Mr. Speaker, as someone who represents an area right along the corridor and highway often referred to as the Highway of Tears, I find the sources of this tragedy often complex and multi-tiered, and the solutions equally so. One of the struggles we have with the Conservatives' approach to this point is that while they have established commissions and inquiries into other things, in particular the missing salmon inquiry in British Columbia on what happened on the Fraser River, there is an inordinate reluctance on their part to get at the truth of the situation here. That is what is needed before progress can be made. They make great fanfare about spending some $10 million or $11 million over four or five years on programs addressing violence against aboriginal women, and they know full well that is a drop in the bucket, considering the needs of 650 aboriginal reserves across the country, to just name one group.
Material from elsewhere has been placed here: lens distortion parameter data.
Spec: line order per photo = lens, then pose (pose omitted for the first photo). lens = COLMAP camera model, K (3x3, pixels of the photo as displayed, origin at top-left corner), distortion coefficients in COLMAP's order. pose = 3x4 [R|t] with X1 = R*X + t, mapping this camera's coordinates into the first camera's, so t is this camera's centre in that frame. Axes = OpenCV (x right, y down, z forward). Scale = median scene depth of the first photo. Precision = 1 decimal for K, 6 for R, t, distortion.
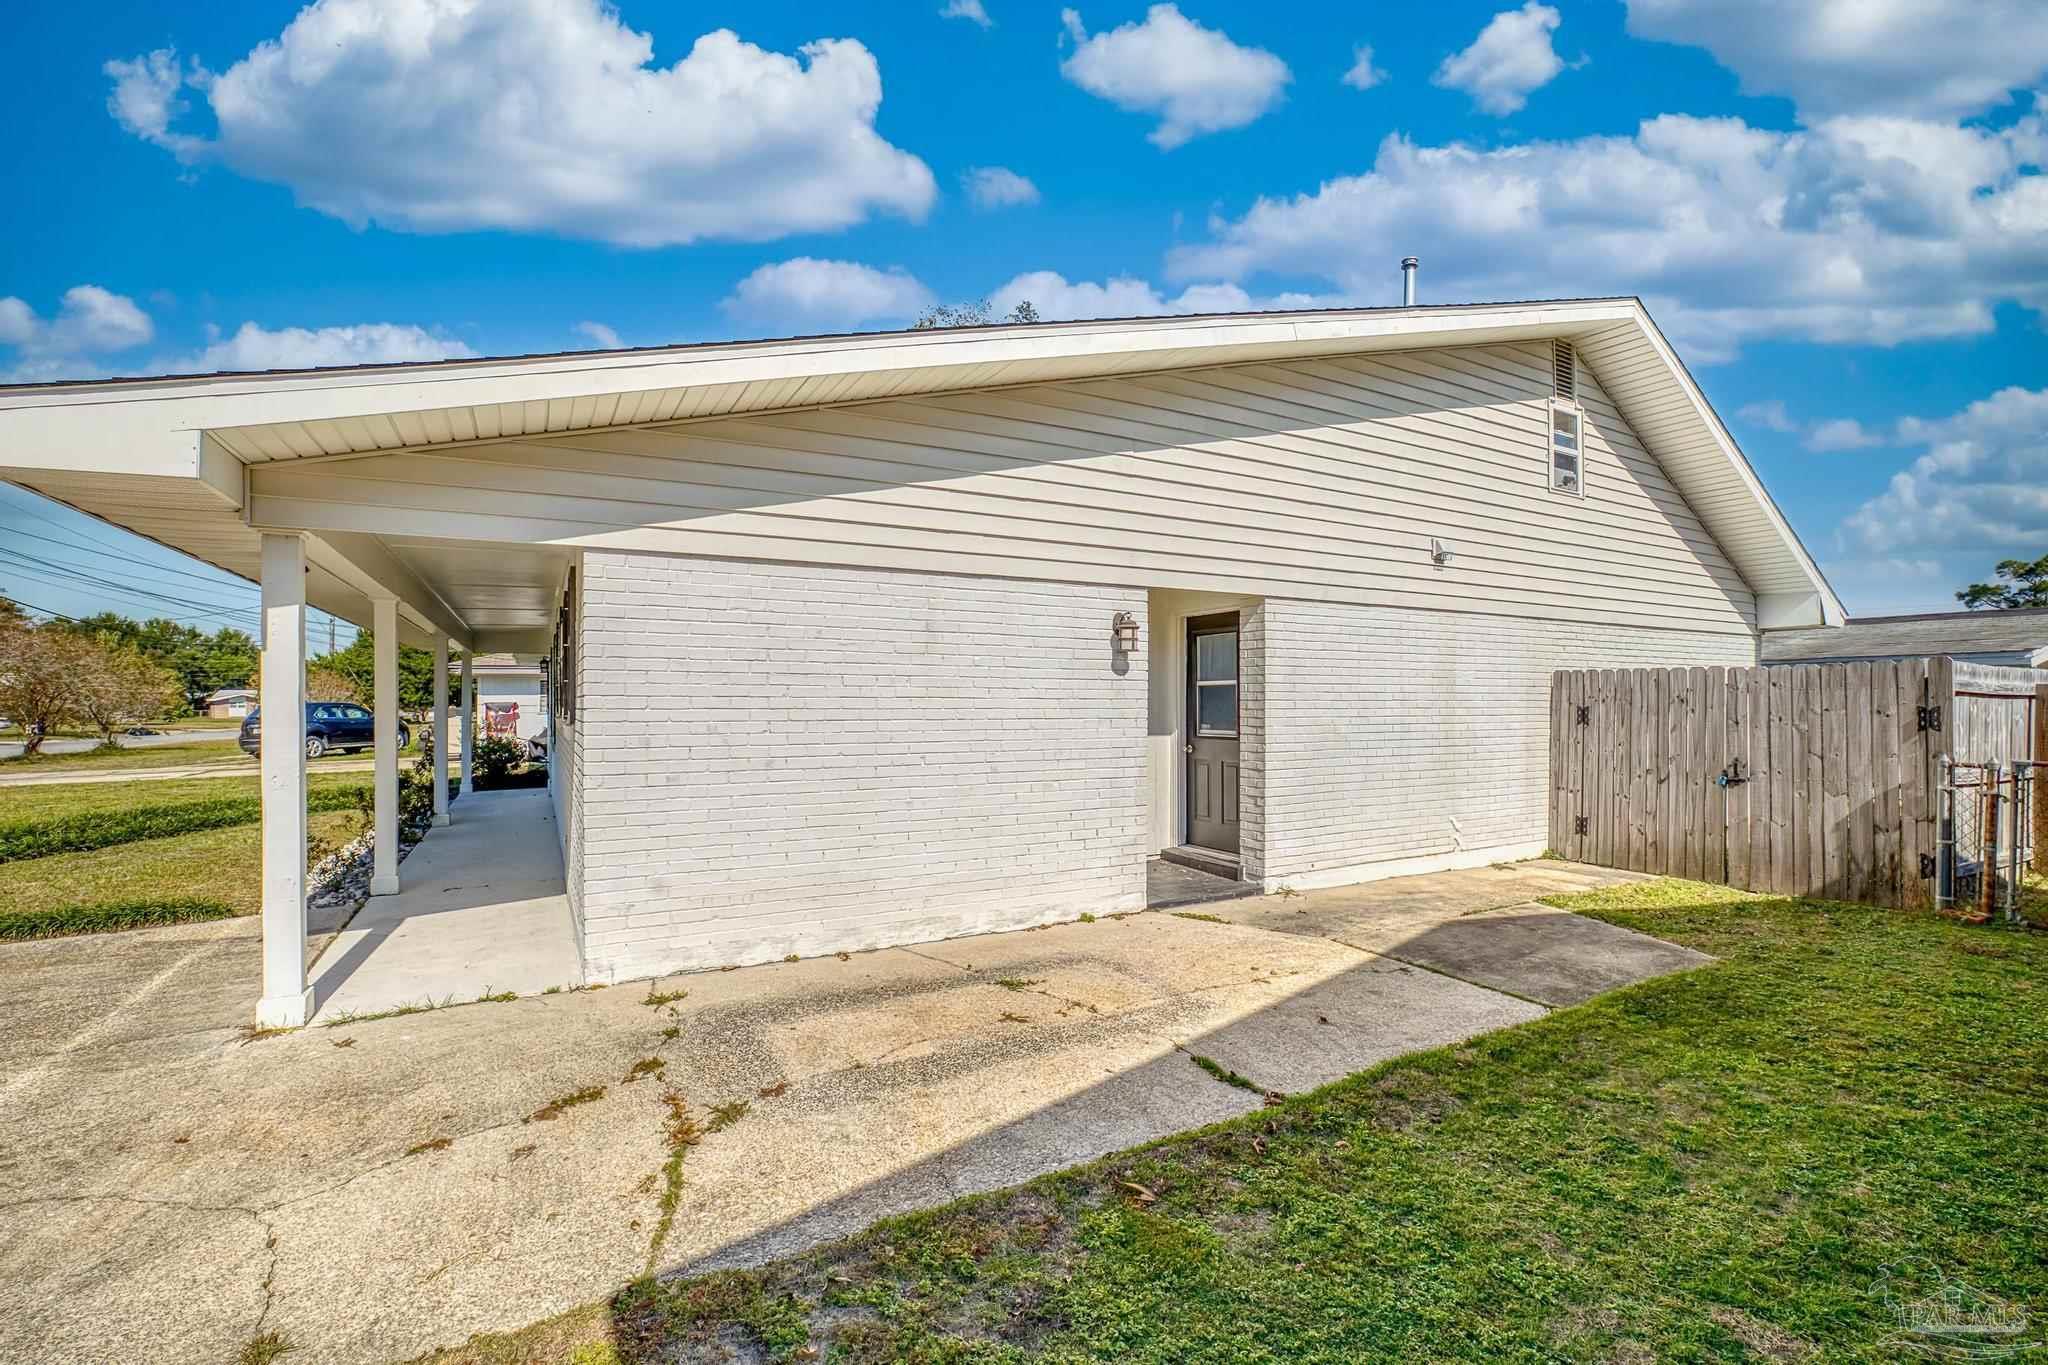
lens RADIAL K [[892.7, 0, 1019.4], [0, 892.7, 702.7], [0, 0, 1]] dist [-0.044123, 0.017155]
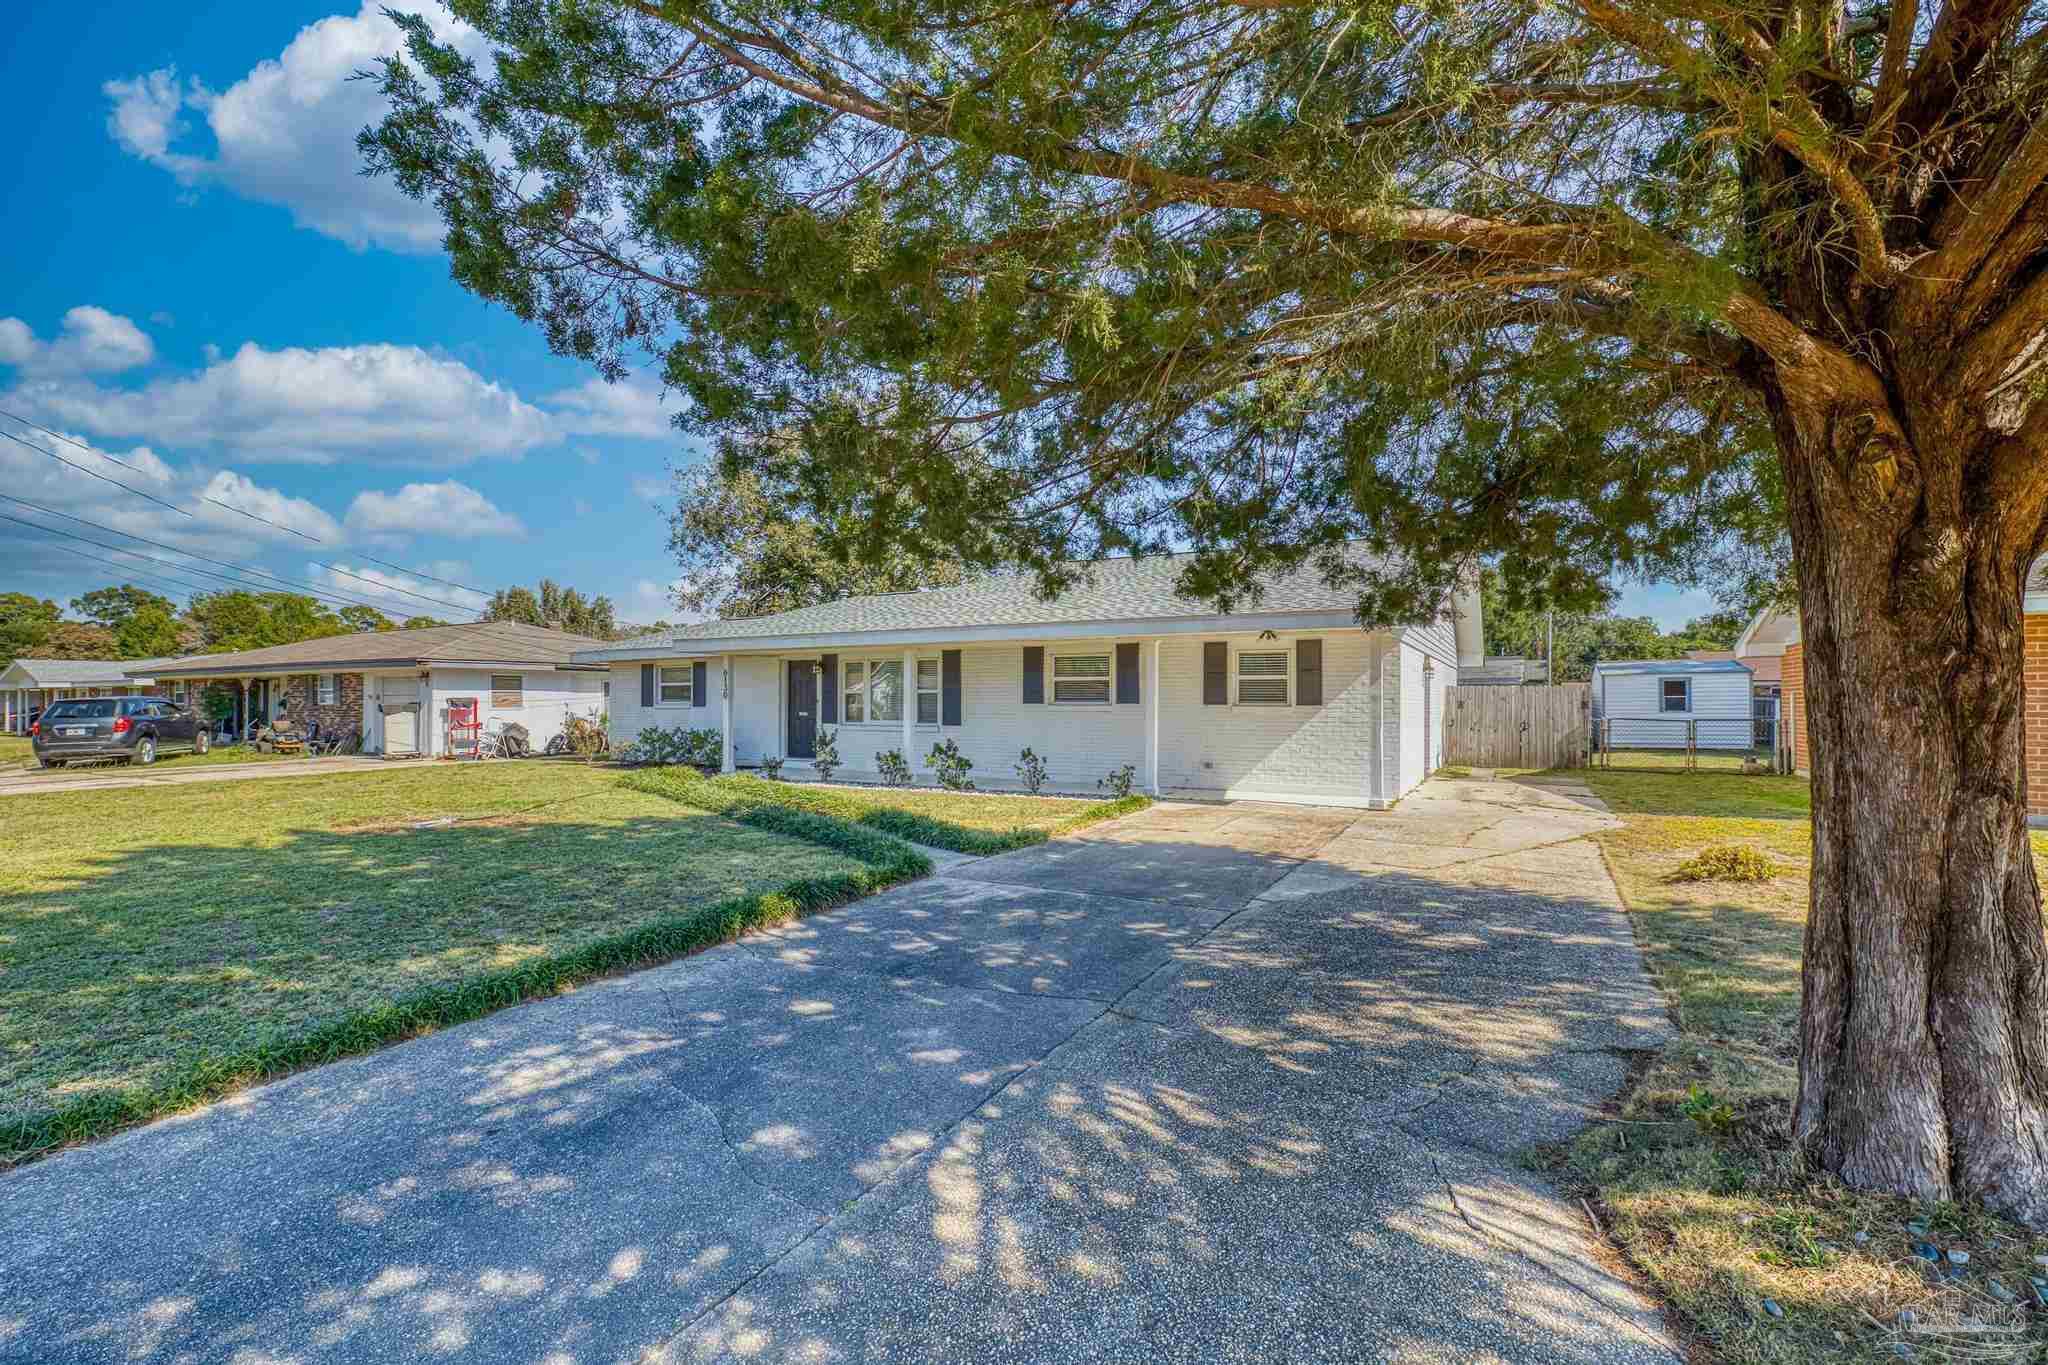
lens RADIAL K [[903.5, 0, 1021.9], [0, 903.5, 697.3], [0, 0, 1]] dist [-0.046231, 0.019630]
pose [[0.846969, 0.005898, 0.531609, -2.187450], [-0.001931, 0.999966, -0.008017, 0.020228], [-0.531638, 0.005764, 0.846952, -0.556088]]
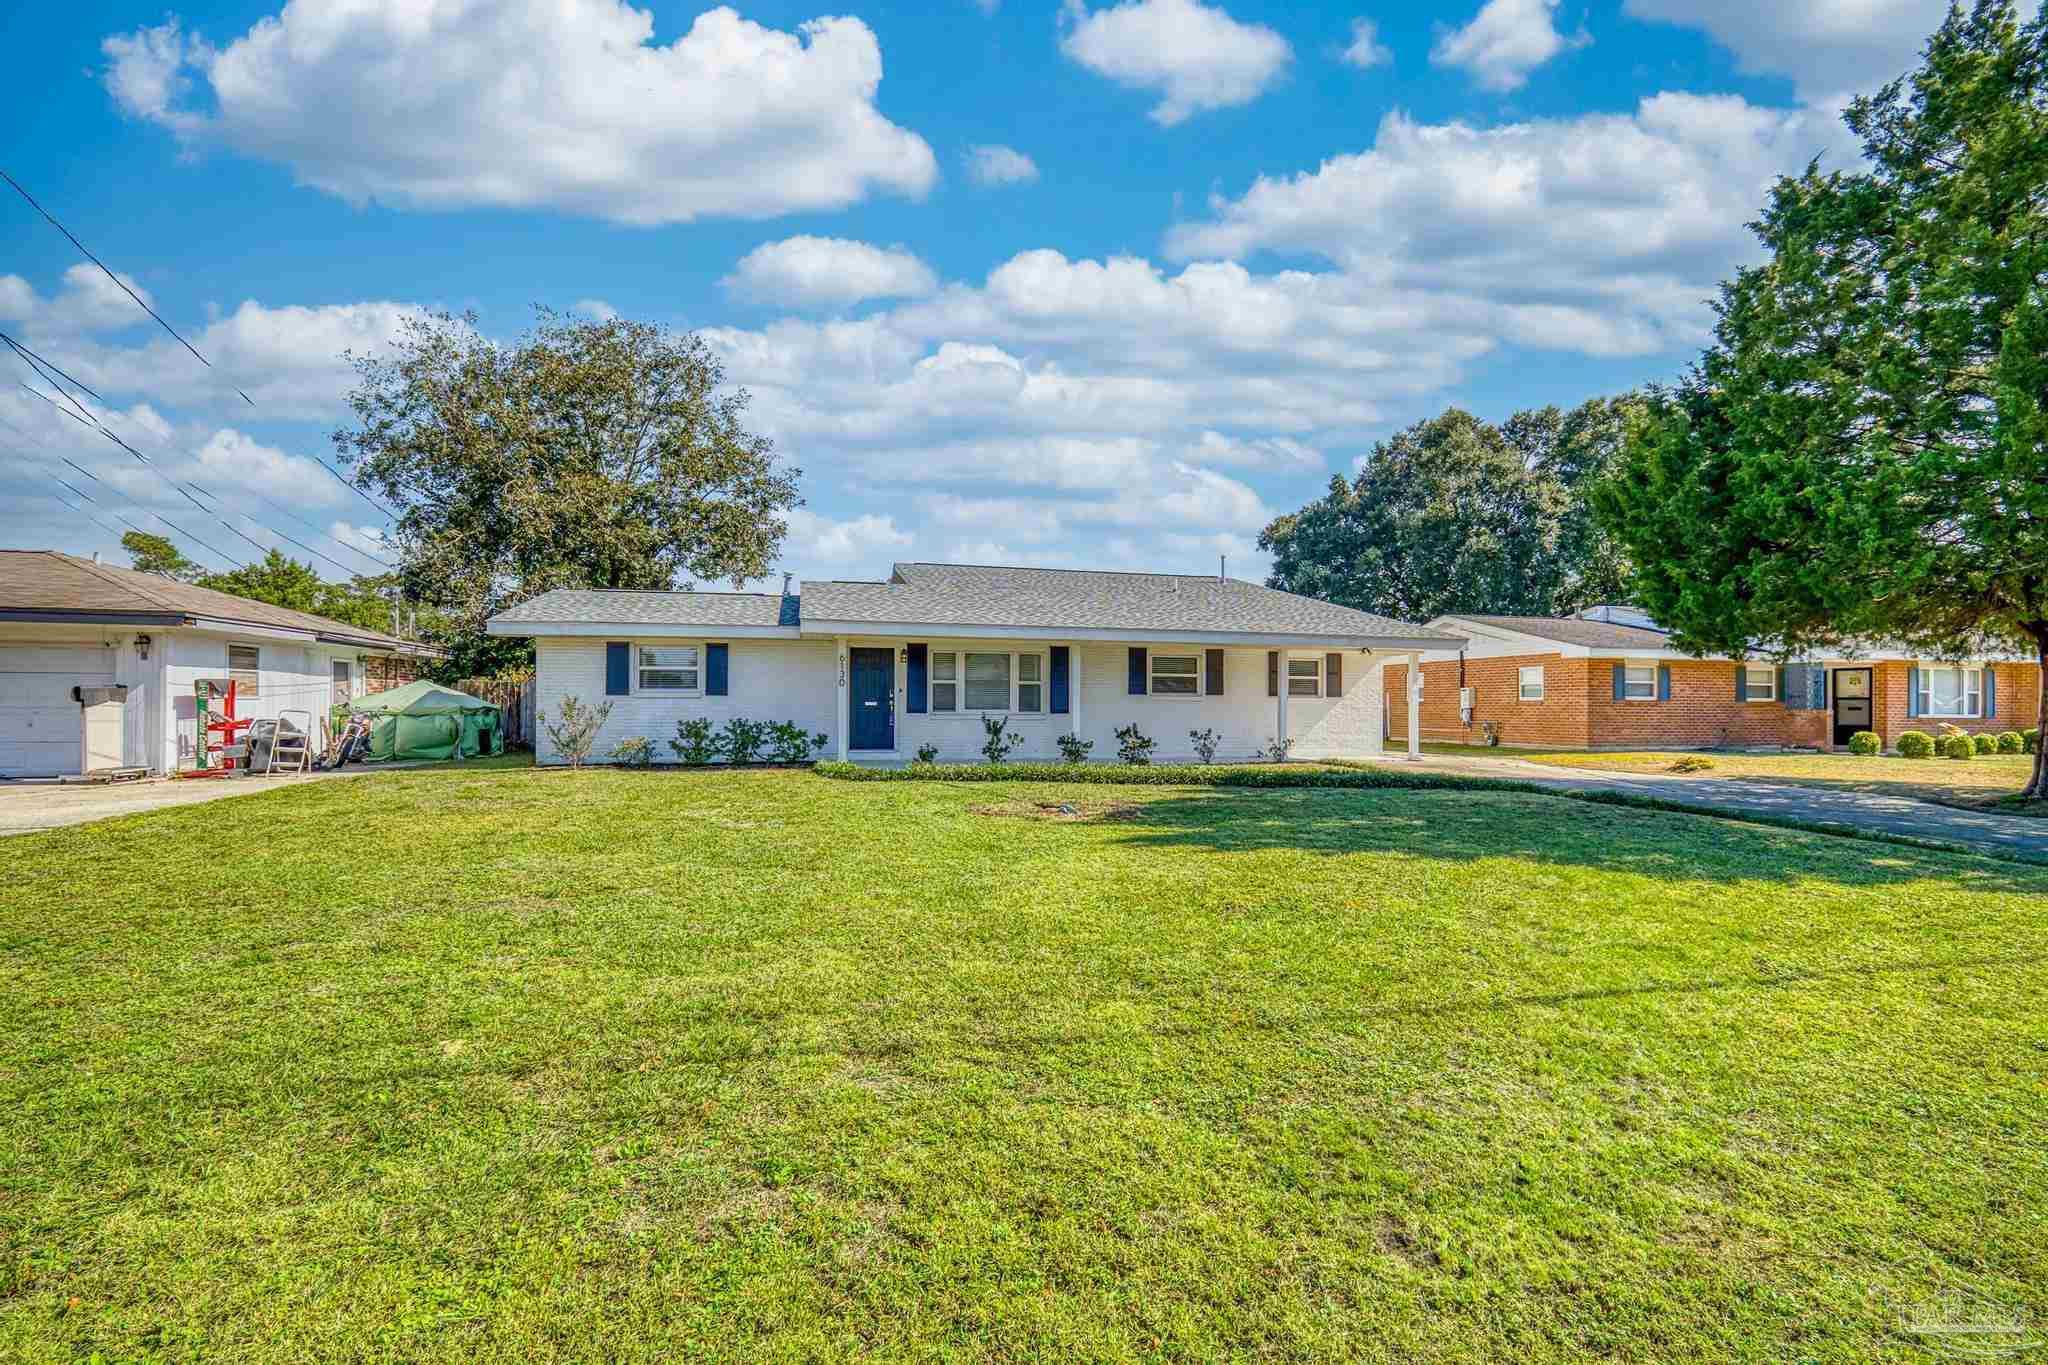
lens RADIAL K [[903.5, 0, 1021.9], [0, 903.5, 697.3], [0, 0, 1]] dist [-0.046231, 0.019630]
pose [[0.254002, 0.011536, 0.967135, -3.874474], [-0.003605, 0.999933, -0.010981, 0.062101], [-0.967197, -0.000698, 0.254026, 1.172668]]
I find it confusing and somewhat perplexing that the Minister of Aboriginal Affairs, the Minister of Health and the Minister of Justice were all present for the debate earlier today, yet the aboriginal affairs minister in particular chose not to speak at all. The responsibility would at least fall to him to make some comment to the families of these missing women and girls, and yet he sat in the House and listened to a few things and left.
I do not think it is too much to say that the pattern of the government's language is that silence will be met with more silence. It should simply address the issue, face to face, with those communities and those families. The government cannot simply say that a crime and order agenda is enough. It needs to do more, and a full public inquiry would be what families are calling for.